## Work order
What is needed is a word-for-word transcript of the listing, free of pictures.

## Record excerpts
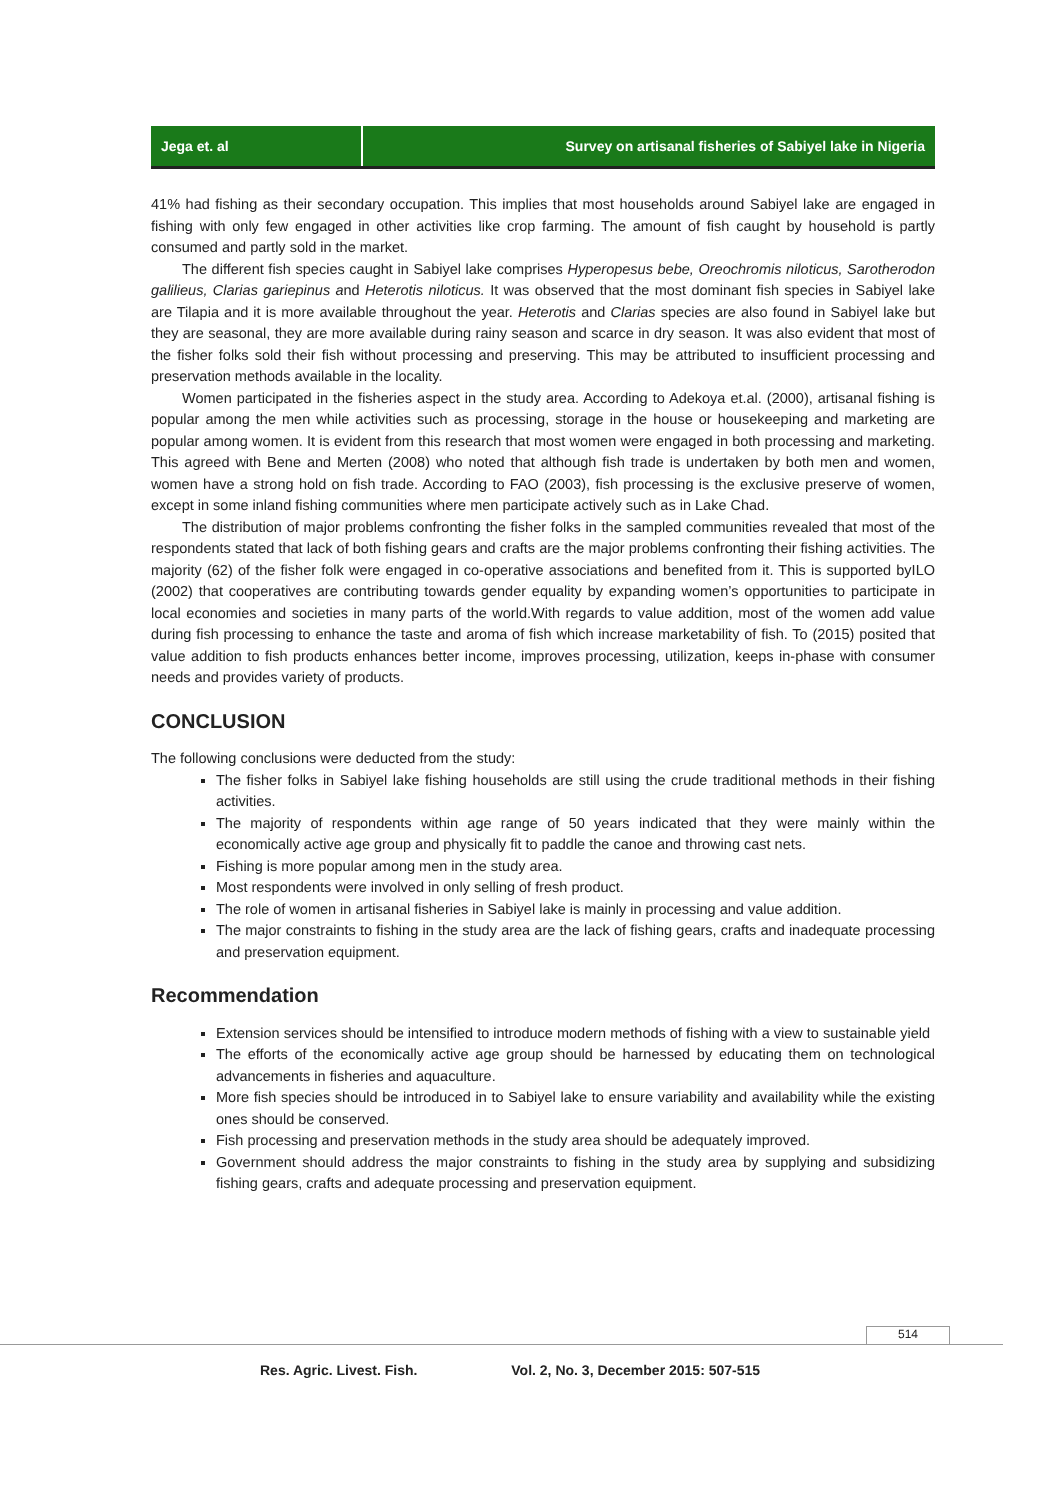Jega et. al Survey on artisanal fisheries of Sabiyel lake in Nigeria
41% had fishing as their secondary occupation. This implies that most households around Sabiyel lake are engaged in fishing with only few engaged in other activities like crop farming. The amount of fish caught by household is partly consumed and partly sold in the market.
The different fish species caught in Sabiyel lake comprises Hyperopesus bebe, Oreochromis niloticus, Sarotherodon galilieus, Clarias gariepinus and Heterotis niloticus. It was observed that the most dominant fish species in Sabiyel lake are Tilapia and it is more available throughout the year. Heterotis and Clarias species are also found in Sabiyel lake but they are seasonal, they are more available during rainy season and scarce in dry season. It was also evident that most of the fisher folks sold their fish without processing and preserving. This may be attributed to insufficient processing and preservation methods available in the locality.
Women participated in the fisheries aspect in the study area. According to Adekoya et.al. (2000), artisanal fishing is popular among the men while activities such as processing, storage in the house or housekeeping and marketing are popular among women. It is evident from this research that most women were engaged in both processing and marketing. This agreed with Bene and Merten (2008) who noted that although fish trade is undertaken by both men and women, women have a strong hold on fish trade. According to FAO (2003), fish processing is the exclusive preserve of women, except in some inland fishing communities where men participate actively such as in Lake Chad.
The distribution of major problems confronting the fisher folks in the sampled communities revealed that most of the respondents stated that lack of both fishing gears and crafts are the major problems confronting their fishing activities. The majority (62) of the fisher folk were engaged in co-operative associations and benefited from it. This is supported byILO (2002) that cooperatives are contributing towards gender equality by expanding women’s opportunities to participate in local economies and societies in many parts of the world.With regards to value addition, most of the women add value during fish processing to enhance the taste and aroma of fish which increase marketability of fish. To (2015) posited that value addition to fish products enhances better income, improves processing, utilization, keeps in-phase with consumer needs and provides variety of products.
CONCLUSION
The following conclusions were deducted from the study:
The fisher folks in Sabiyel lake fishing households are still using the crude traditional methods in their fishing activities.
The majority of respondents within age range of 50 years indicated that they were mainly within the economically active age group and physically fit to paddle the canoe and throwing cast nets.
Fishing is more popular among men in the study area.
Most respondents were involved in only selling of fresh product.
The role of women in artisanal fisheries in Sabiyel lake is mainly in processing and value addition.
The major constraints to fishing in the study area are the lack of fishing gears, crafts and inadequate processing and preservation equipment.
Recommendation
Extension services should be intensified to introduce modern methods of fishing with a view to sustainable yield
The efforts of the economically active age group should be harnessed by educating them on technological advancements in fisheries and aquaculture.
More fish species should be introduced in to Sabiyel lake to ensure variability and availability while the existing ones should be conserved.
Fish processing and preservation methods in the study area should be adequately improved.
Government should address the major constraints to fishing in the study area by supplying and subsidizing fishing gears, crafts and adequate processing and preservation equipment.
514
Res. Agric. Livest. Fish. Vol. 2, No. 3, December 2015: 507-515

## Output
Jega et. al Survey on artisanal fisheries of Sabiyel lake in Nigeria
41% had fishing as their secondary occupation. This implies that most households around Sabiyel lake are engaged in fishing with only few engaged in other activities like crop farming. The amount of fish caught by household is partly consumed and partly sold in the market.
The different fish species caught in Sabiyel lake comprises Hyperopesus bebe, Oreochromis niloticus, Sarotherodon galilieus, Clarias gariepinus and Heterotis niloticus. It was observed that the most dominant fish species in Sabiyel lake are Tilapia and it is more available throughout the year. Heterotis and Clarias species are also found in Sabiyel lake but they are seasonal, they are more available during rainy season and scarce in dry season. It was also evident that most of the fisher folks sold their fish without processing and preserving. This may be attributed to insufficient processing and preservation methods available in the locality.
Women participated in the fisheries aspect in the study area. According to Adekoya et.al. (2000), artisanal fishing is popular among the men while activities such as processing, storage in the house or housekeeping and marketing are popular among women. It is evident from this research that most women were engaged in both processing and marketing. This agreed with Bene and Merten (2008) who noted that although fish trade is undertaken by both men and women, women have a strong hold on fish trade. According to FAO (2003), fish processing is the exclusive preserve of women, except in some inland fishing communities where men participate actively such as in Lake Chad.
The distribution of major problems confronting the fisher folks in the sampled communities revealed that most of the respondents stated that lack of both fishing gears and crafts are the major problems confronting their fishing activities. The majority (62) of the fisher folk were engaged in co-operative associations and benefited from it. This is supported byILO (2002) that cooperatives are contributing towards gender equality by expanding women’s opportunities to participate in local economies and societies in many parts of the world.With regards to value addition, most of the women add value during fish processing to enhance the taste and aroma of fish which increase marketability of fish. To (2015) posited that value addition to fish products enhances better income, improves processing, utilization, keeps in-phase with consumer needs and provides variety of products.
CONCLUSION
The following conclusions were deducted from the study:
The fisher folks in Sabiyel lake fishing households are still using the crude traditional methods in their fishing activities.
The majority of respondents within age range of 50 years indicated that they were mainly within the economically active age group and physically fit to paddle the canoe and throwing cast nets.
Fishing is more popular among men in the study area.
Most respondents were involved in only selling of fresh product.
The role of women in artisanal fisheries in Sabiyel lake is mainly in processing and value addition.
The major constraints to fishing in the study area are the lack of fishing gears, crafts and inadequate processing and preservation equipment.
Recommendation
Extension services should be intensified to introduce modern methods of fishing with a view to sustainable yield
The efforts of the economically active age group should be harnessed by educating them on technological advancements in fisheries and aquaculture.
More fish species should be introduced in to Sabiyel lake to ensure variability and availability while the existing ones should be conserved.
Fish processing and preservation methods in the study area should be adequately improved.
Government should address the major constraints to fishing in the study area by supplying and subsidizing fishing gears, crafts and adequate processing and preservation equipment.
514
Res. Agric. Livest. Fish. Vol. 2, No. 3, December 2015: 507-515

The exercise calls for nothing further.